# Sourland Spectacular, yesterday, Sept 6th



## merckxman (Jan 23, 2002)

This was a great ride. Beautiful roads, very well organized. The final climb, Long Hill, on the 60 mile route was tough in the extremely hot and humid weather of yesterday; the route had approx 3500 feet of elevation gain.

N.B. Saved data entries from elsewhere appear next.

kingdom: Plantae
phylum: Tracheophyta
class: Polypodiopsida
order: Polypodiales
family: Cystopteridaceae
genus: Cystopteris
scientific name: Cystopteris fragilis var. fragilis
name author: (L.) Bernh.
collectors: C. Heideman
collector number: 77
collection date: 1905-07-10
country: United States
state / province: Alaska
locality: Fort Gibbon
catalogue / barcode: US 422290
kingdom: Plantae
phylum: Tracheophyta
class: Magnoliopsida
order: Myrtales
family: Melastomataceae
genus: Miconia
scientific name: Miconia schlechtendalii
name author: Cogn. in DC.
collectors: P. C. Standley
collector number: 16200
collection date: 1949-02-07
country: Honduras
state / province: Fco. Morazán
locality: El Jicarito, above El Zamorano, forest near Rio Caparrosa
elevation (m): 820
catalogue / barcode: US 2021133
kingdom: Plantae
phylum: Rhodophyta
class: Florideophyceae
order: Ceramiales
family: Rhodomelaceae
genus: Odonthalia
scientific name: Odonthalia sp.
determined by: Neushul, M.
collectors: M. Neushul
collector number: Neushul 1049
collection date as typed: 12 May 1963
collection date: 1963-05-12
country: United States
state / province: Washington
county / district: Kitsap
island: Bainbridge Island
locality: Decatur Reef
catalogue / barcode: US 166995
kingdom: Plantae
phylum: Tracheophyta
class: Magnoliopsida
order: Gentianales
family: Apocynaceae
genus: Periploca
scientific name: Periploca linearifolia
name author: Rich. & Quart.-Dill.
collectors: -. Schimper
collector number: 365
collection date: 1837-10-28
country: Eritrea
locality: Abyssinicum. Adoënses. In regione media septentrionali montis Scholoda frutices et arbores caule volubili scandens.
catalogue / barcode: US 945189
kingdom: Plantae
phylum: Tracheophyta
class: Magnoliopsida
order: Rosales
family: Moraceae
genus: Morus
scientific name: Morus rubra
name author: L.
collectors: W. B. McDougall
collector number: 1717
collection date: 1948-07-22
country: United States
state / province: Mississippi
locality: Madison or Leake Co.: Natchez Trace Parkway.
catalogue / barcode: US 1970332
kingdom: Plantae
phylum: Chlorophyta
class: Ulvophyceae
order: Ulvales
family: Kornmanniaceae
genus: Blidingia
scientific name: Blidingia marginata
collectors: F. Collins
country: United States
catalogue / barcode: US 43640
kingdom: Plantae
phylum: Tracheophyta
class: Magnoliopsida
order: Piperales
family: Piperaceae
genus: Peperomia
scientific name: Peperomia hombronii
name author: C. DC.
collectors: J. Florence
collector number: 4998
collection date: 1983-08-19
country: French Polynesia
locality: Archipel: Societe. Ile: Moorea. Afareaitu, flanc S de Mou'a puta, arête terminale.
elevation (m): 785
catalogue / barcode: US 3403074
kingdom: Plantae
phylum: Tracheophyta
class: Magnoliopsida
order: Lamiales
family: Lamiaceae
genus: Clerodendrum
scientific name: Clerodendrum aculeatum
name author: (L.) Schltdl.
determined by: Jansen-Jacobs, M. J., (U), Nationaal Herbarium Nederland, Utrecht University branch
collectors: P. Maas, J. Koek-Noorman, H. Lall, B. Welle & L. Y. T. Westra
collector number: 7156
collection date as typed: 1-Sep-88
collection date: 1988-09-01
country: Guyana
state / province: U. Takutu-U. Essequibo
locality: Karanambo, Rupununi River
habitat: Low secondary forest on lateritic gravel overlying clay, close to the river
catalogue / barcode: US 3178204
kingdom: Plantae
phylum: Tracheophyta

Four routes were available.

Tshirt:


----------



## DaveG (Feb 4, 2004)

merckxman said:


> This was a great ride. Beautiful roads, very well organized. The final climb, Long Hill, on the 60 mile route was tough in the extremely hot and humid weather of yesterday; the route had approx 3500 feet of elevation gain.
> 
> Four routes were available.
> 
> Tshirt:


I was considering doing this ride but the heat and humidity scared me off. I'll shoot for next year


----------



## since17 (Aug 8, 2008)

Thanks to all for the info on this ride. I'll have to do it next year.


----------



## chriscc63 (Mar 9, 2011)

Sounds great, I missed another great ride. Post before the ride next year. I would love to have gone. There are no more rides for the season on this side of the Hudson river.


----------



## merckxman (Jan 23, 2002)

The Sourlands Conservancy runs the event and has this on their website, " See you at the 2015 Sourland Spectacular on Saturday, September 12, 2015!"


----------